コンゴ民主共和国、レイプ被害は毎日1100件以上 米調査

 内戦で荒廃したコンゴ民主共和国(旧ザイール)では毎日1100人以上の女性たちがレイプ被害に遭っているとする調査結果が、11日の米学術誌「Journal of Public Health(公衆衛生ジャーナル)」に発表された。国連(UN)の推定を26倍上回る数字だという。


 米公衆衛生研究家のアンパー・ピーターマン(Amber Peterman)氏らが、同国で性暴力に関するデータを集めたところ、2006〜07年の1年間にレイプされた15〜49歳の女性は40万人以上に達していたことが明らかになった。

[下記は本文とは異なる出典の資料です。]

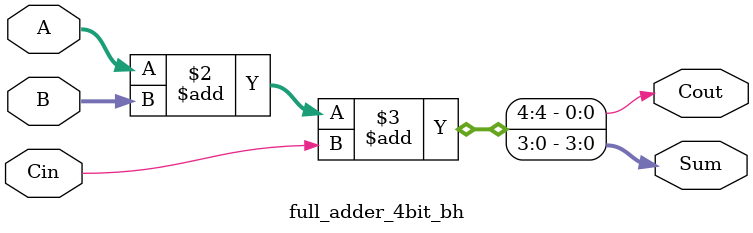
<source format=v>
`timescale 1ns / 1ps


module full_adder_4bit_bh(Sum,Cout,A,B,Cin);
    input [3:0] A,B;
    input Cin;
    output reg [3:0] Sum;
    output reg Cout;
    
    always @(A,B,Cin) begin
        {Cout,Sum} = A + B + Cin;
    end
endmodule

</source>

国連は以前、同期間にレイプされた女性の人数を1万5000人と報告していた。


 ピーターマン氏は、「これまでの推定が大幅に過小評価されていたことが確認された」と話した。


 一方で、被害者が報告をためらうケースが多いこと、対象年齢以外の女性および男性の統計は含まれていないこと、さらには国際人権団体ヒューマン・ライツ・ウオッチ(Human Rights WatchHRW)が「同国の09年の性暴力件数は前年から倍増した」と報告していることから、実際は今回の数字をも上回っている可能性があると指摘した。


 南キブ(Sud-Kivu)州のある病院で手当てを受けた性暴力の被害女性4133人に限って言えば、16歳未満は全体の6%、65歳以上は10%を占めていたという。


 米ハーバード大学人道援助組織(Harvard Humanitarian Initiative)のマイケル・バンルーエン(Michael VanRooyen)氏は、今回の調査結果について、「コンゴ民主共和国では性暴力の加害者が処罰されないなか、レイプがまん延している。今世紀最悪の人道危機と言ってもよい」とコメントしている。